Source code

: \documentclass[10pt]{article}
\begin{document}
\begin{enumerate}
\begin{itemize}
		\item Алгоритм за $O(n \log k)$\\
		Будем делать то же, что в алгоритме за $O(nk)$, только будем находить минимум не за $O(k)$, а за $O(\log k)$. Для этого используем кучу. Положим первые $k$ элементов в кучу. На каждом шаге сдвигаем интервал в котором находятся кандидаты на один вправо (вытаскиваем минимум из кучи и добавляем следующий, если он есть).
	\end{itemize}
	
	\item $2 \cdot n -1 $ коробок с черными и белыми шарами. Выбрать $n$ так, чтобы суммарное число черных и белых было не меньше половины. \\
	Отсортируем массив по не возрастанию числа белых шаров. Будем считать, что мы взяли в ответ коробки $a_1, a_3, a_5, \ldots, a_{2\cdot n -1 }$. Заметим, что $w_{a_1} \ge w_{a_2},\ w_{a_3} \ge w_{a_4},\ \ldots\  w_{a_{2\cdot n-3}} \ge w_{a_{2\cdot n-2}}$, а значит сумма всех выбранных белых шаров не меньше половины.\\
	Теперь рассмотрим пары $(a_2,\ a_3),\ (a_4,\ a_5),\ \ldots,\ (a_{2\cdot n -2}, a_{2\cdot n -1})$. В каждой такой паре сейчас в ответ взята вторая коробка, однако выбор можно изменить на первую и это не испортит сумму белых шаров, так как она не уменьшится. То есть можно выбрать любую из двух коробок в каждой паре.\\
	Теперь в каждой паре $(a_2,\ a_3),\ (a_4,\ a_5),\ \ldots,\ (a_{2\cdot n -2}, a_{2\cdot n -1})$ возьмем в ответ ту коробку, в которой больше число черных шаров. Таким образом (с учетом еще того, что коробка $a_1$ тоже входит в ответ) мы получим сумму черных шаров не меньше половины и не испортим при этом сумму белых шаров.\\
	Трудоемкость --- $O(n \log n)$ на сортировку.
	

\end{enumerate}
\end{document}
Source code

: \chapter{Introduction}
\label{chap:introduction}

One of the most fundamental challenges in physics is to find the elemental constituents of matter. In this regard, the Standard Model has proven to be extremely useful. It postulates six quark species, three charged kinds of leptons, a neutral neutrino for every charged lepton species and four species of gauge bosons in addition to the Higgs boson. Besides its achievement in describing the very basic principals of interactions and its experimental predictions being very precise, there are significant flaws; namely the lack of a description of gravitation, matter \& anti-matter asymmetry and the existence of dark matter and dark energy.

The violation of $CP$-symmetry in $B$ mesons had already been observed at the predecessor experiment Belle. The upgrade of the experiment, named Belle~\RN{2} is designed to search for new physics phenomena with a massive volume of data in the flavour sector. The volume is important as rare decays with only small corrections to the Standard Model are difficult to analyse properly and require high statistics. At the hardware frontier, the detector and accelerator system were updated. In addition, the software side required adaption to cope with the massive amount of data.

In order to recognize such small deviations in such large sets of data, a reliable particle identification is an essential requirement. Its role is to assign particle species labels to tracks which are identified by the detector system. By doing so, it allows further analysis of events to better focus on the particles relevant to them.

---

[Task statement]: Once the line with "One of the most" is located in the data above, repeat it and every later line through the end, exactly.

[Response area]:
One of the most fundamental challenges in physics is to find the elemental constituents of matter. In this regard, the Standard Model has proven to be extremely useful. It postulates six quark species, three charged kinds of leptons, a neutral neutrino for every charged lepton species and four species of gauge bosons in addition to the Higgs boson. Besides its achievement in describing the very basic principals of interactions and its experimental predictions being very precise, there are significant flaws; namely the lack of a description of gravitation, matter \& anti-matter asymmetry and the existence of dark matter and dark energy.

The violation of $CP$-symmetry in $B$ mesons had already been observed at the predecessor experiment Belle. The upgrade of the experiment, named Belle~\RN{2} is designed to search for new physics phenomena with a massive volume of data in the flavour sector. The volume is important as rare decays with only small corrections to the Standard Model are difficult to analyse properly and require high statistics. At the hardware frontier, the detector and accelerator system were updated. In addition, the software side required adaption to cope with the massive amount of data.

In order to recognize such small deviations in such large sets of data, a reliable particle identification is an essential requirement. Its role is to assign particle species labels to tracks which are identified by the detector system. By doing so, it allows further analysis of events to better focus on the particles relevant to them.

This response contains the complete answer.